A model written using Kirchhoff’s algebraic equations and the branch characteristic differential equation constitute a non-minimal representation of the control model. It is clear that, due to the mass conservation at the branching points (nodes) of the network, airflows in many of the branches will be inter-dependent. Hence, the minimal system representation will be of lower order than the number of branches.

This intuition becomes systematic when one employs graph theoretic concepts from circuit theory. Each network can be divided into a set of branches called a tree (they connect all the nodes of the graph without creating any loops) and the complement of the tree, called a co-tree, whose branches are referred to as the links. The minimal system representation of the dynamics of the network is given by the flow through the links.

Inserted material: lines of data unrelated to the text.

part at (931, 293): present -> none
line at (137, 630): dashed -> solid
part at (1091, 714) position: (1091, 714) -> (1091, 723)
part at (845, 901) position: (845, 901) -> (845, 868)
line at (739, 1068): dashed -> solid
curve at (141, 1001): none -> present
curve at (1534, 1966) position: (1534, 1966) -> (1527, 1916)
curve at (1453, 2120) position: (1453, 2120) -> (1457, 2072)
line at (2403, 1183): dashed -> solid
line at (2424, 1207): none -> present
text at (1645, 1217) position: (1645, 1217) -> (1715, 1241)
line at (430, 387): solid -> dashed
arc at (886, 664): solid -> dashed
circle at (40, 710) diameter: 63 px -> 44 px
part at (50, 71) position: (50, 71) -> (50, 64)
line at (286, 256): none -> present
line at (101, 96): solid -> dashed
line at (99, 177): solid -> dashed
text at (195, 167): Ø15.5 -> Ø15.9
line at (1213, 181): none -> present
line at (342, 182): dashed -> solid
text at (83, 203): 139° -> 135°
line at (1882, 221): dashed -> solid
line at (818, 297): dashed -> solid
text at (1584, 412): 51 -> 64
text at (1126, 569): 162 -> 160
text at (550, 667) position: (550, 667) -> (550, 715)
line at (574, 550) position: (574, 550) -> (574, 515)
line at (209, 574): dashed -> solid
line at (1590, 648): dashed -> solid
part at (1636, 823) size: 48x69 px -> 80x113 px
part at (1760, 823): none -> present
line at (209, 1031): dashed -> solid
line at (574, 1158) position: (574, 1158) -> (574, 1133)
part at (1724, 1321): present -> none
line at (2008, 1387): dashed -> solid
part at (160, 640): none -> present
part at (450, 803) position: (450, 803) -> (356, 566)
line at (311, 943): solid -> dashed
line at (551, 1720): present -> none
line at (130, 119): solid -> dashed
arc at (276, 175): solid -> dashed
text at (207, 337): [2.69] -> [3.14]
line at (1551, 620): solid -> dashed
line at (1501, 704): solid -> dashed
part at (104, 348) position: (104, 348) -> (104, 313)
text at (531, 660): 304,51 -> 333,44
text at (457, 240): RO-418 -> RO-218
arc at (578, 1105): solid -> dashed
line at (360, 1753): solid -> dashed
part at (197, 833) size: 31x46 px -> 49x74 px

While it is to possible to control the airflows only in independent branches—the links— and therefore necessary to put actuators only in those branches, the physical possibility to put actuators also in the tree branches allows to approach the control problem in two distinct ways. The first approach that we pursue actuates all the branches and yields a global stability result for this nonlinear system. The second approach actuates only the independent, link branches and yields a regional (around the operating point in the state space) result.

A peculiarity of the problem is that, while the model is affine in the control inputs, they do not appear in an additive manner. Since the inputs to the system are resistivities of the branches (modulated by the openings of “doors” in the branches), the control inputs are always multiplied by quadratic nonlinearities.

As the reader shall see in Section 4, following a complicated model development in the preceding sections, the last step of the nonlinear control design amounts to multivariable feedback linearization. This might normally raise the issue of modeling uncertainties but in 3 this class of systems they are minor as tunnel lengths and diameters are easy to measure.

The method developed employs full state measurement because coal mine tunnels are always equipped with pressure, flow, and methane concentration sensors.

The paper is organized as follows. In Section 2 we introduce the constitutive equations and develop separately the non-minimal and the minimal representation of the system. In Section 3 we develop feedback laws that employ actuation in all the branches of the network, while in Section 4 we develop feedbacks for inputs only in the independent branches. We close with an example, chosen of minimal order to illustrate the main issues in the problem and the design algorithms.